* [What you are asked to do] Convert the data from the line containing "Auto spare parts" through the end of the data, inclusive, into a Markdown table with the columns Number and Text, one row per line and no blank lines.
*** Begin section ***
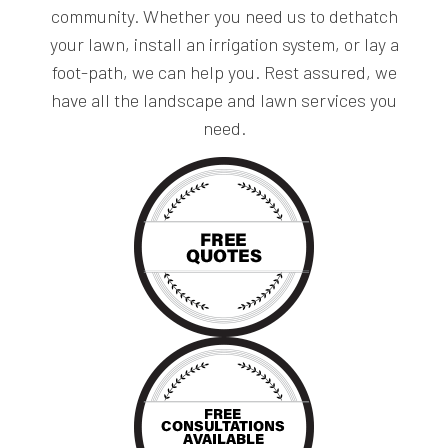
community. Whether you need us to dethatch
your lawn, install an irrigation system, or lay a
foot-path, we can help you. Rest assured, we
have all the landscape and lawn services you
need.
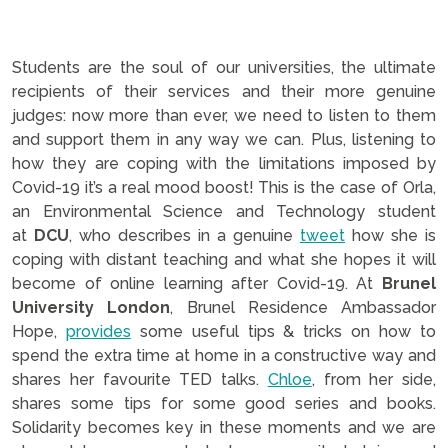
Students are the soul of our universities, the ultimate
recipients of their services and their more genuine
judges: now more than ever, we need to listen to them
and support them in any way we can. Plus, listening to
how they are coping with the limitations imposed by
Covid-19 it’s a real mood boost! This is the case of Orla,
an Environmental Science and Technology student
at
DCU
, who describes in a genuine
tweet
how she is
coping with distant teaching and what she hopes it will
become of online learning after Covid-19. At
Brunel
University London
, Brunel Residence Ambassador
Hope,
provides
some useful tips & tricks on how to
spend the extra time at home in a constructive way and
shares her favourite TED talks.
Chloe
, from her side,
shares some tips for some good series and books.
Solidarity becomes key in these moments and we are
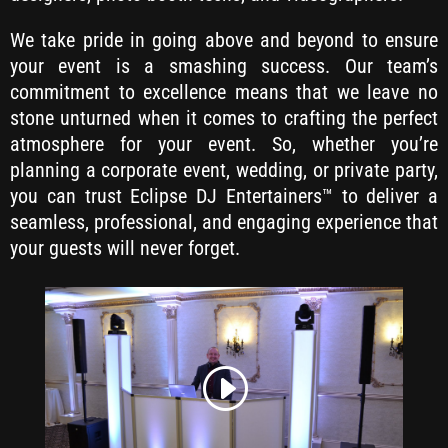
We take pride in going above and beyond to ensure
your event is a smashing success. Our team’s
commitment to excellence means that we leave no
stone unturned when it comes to crafting the perfect
atmosphere for your event. So, whether you’re
planning a corporate event, wedding, or private party,
you can trust Eclipse DJ Entertainers™ to deliver a
seamless, professional, and engaging experience that
your guests will never forget.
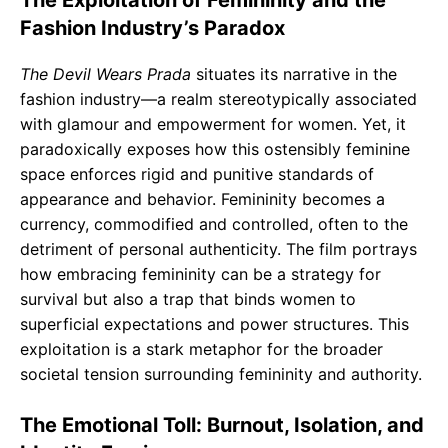
Fashion Industry’s Paradox
The Devil Wears Prada
situates its narrative in the
fashion industry—a realm stereotypically associated
with glamour and empowerment for women. Yet, it
paradoxically exposes how this ostensibly feminine
space enforces rigid and punitive standards of
appearance and behavior. Femininity becomes a
currency, commodified and controlled, often to the
detriment of personal authenticity. The film portrays
how embracing femininity can be a strategy for
survival but also a trap that binds women to
superficial expectations and power structures. This
exploitation is a stark metaphor for the broader
societal tension surrounding femininity and authority.
The Emotional Toll: Burnout, Isolation, and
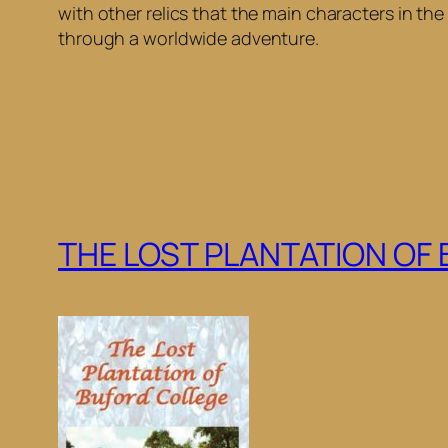
with other relics that the main characters in th
through a worldwide adventure.
THE LOST PLANTATION OF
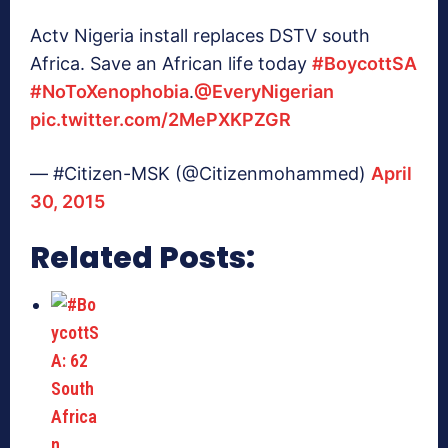
Actv Nigeria install replaces DSTV south
Africa. Save an African life today
#BoycottSA
#NoToXenophobia
.
@EveryNigerian
pic.twitter.com/2MePXKPZGR
— #Citizen-MSK (@Citizenmohammed)
April
30, 2015
Related Posts:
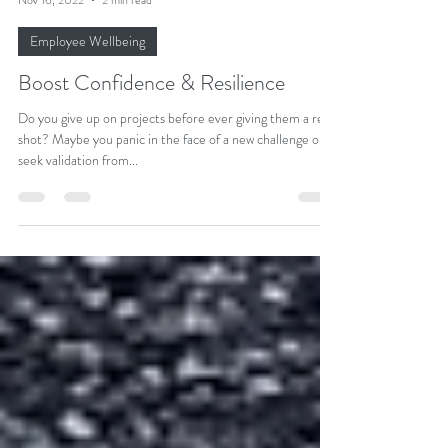
Dr Adeola Mead, ND
Nov 16, 2022
2 min read
Employee Wellbeing
Boost Confidence & Resilience
Do you give up on projects before ever giving them a real
shot? Maybe you panic in the face of a new challenge or
seek validation from...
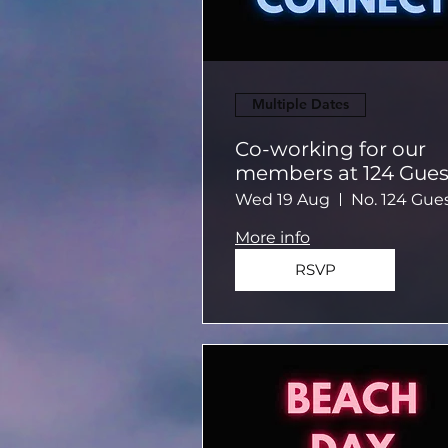
Multiple Dates
Co-working for our
members at 124 Gues
House
Wed 19 Aug
More info
RSVP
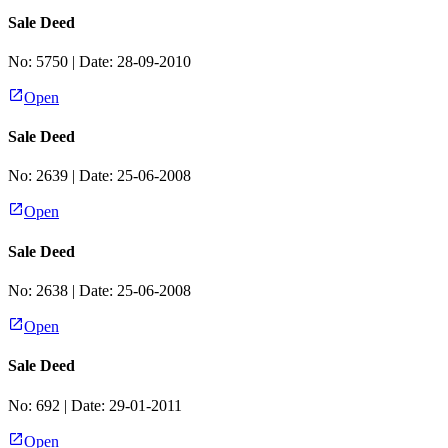
Sale Deed
No:
5750
| Date:
28-09-2010
Open
Sale Deed
No:
2639
| Date:
25-06-2008
Open
Sale Deed
No:
2638
| Date:
25-06-2008
Open
Sale Deed
No:
692
| Date:
29-01-2011
Open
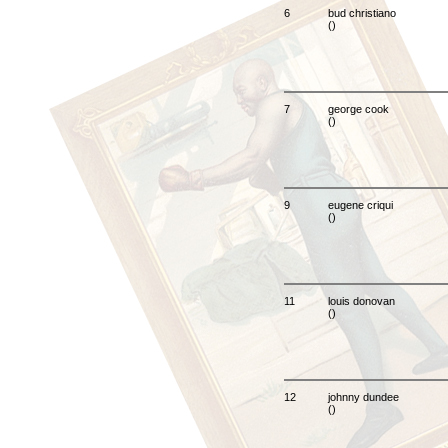
6
bud christiano
()
7
george cook
()
9
eugene criqui
()
11
louis donovan
()
12
johnny dundee
()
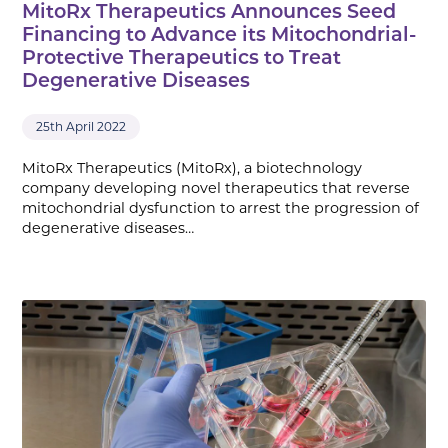
MitoRx Therapeutics Announces Seed
Financing to Advance its Mitochondrial-
Protective Therapeutics to Treat
Degenerative Diseases
25th April 2022
MitoRx Therapeutics (MitoRx), a biotechnology
company developing novel therapeutics that reverse
mitochondrial dysfunction to arrest the progression of
degenerative diseases…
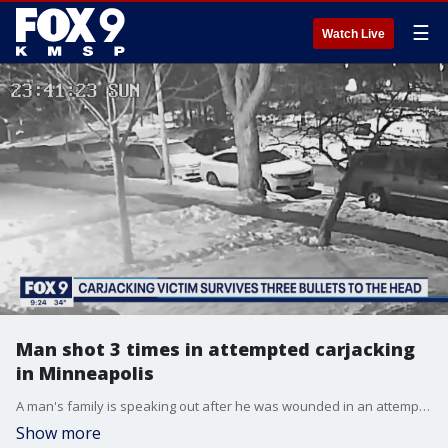
☰
Watch Live
Man shot 3 times in attempted carjacking
in Minneapolis
A man's family is speaking out after he was wounded in an attempted carjacking in Minneapolis over the weekend.
Show more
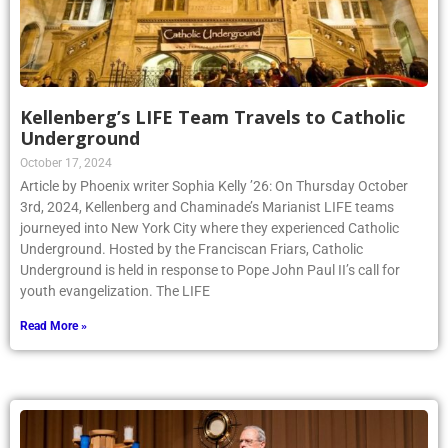
Kellenberg’s LIFE Team Travels to Catholic
Underground
October 17, 2024
Article by Phoenix writer Sophia Kelly ’26: On Thursday October
3rd, 2024, Kellenberg and Chaminade’s Marianist LIFE teams
journeyed into New York City where they experienced Catholic
Underground. Hosted by the Franciscan Friars, Catholic
Underground is held in response to Pope John Paul II’s call for
youth evangelization. The LIFE
Read More »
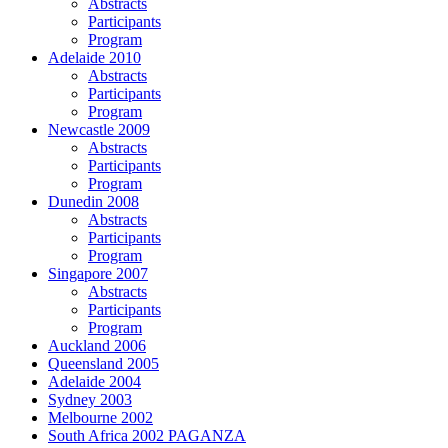
Abstracts
Participants
Program
Adelaide 2010
Abstracts
Participants
Program
Newcastle 2009
Abstracts
Participants
Program
Dunedin 2008
Abstracts
Participants
Program
Singapore 2007
Abstracts
Participants
Program
Auckland 2006
Queensland 2005
Adelaide 2004
Sydney 2003
Melbourne 2002
South Africa 2002 PAGANZA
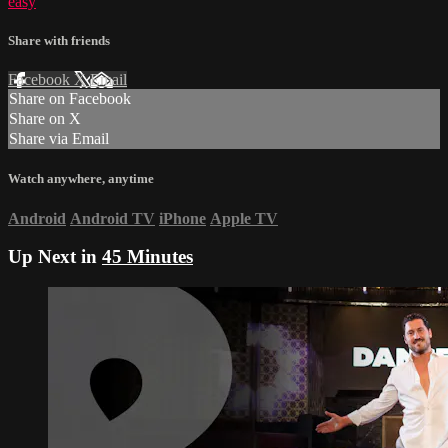
easy
Share with friends
Facebook
X
Email
Share on Facebook
Share on X
Share via Email
Watch anywhere, anytime
Android
Android TV
iPhone
Apple TV
Up Next in
45 Minutes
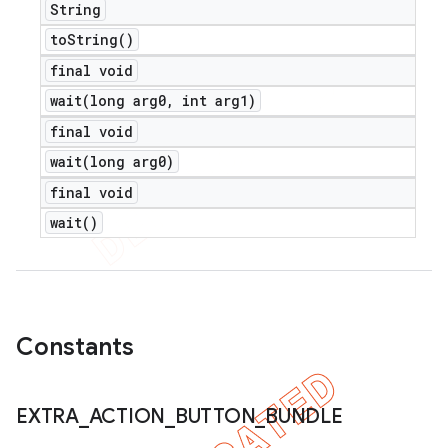
String
to
String(
)
final void
wait(
long arg0
,
int arg1)
final void
wait(
long arg0)
final void
wait(
)
Constants
EXTRA
_
ACTION
_
BUTTON
_
BUNDLE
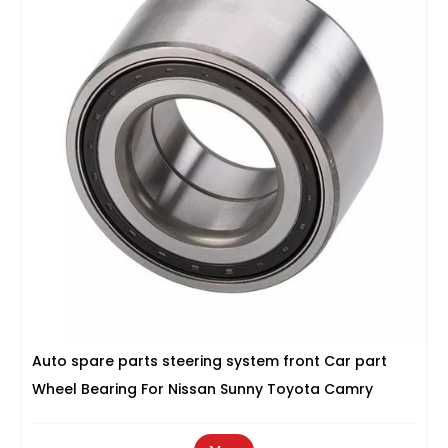
Auto spare parts steering system front Car part
Wheel Bearing For Nissan Sunny Toyota Camry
*** End section ***
* [Solved problem]
| Number | Text |
|---|---|
| 1 | Auto spare parts steering system front Car part |
| 2 | Wheel Bearing For Nissan Sunny Toyota Camry |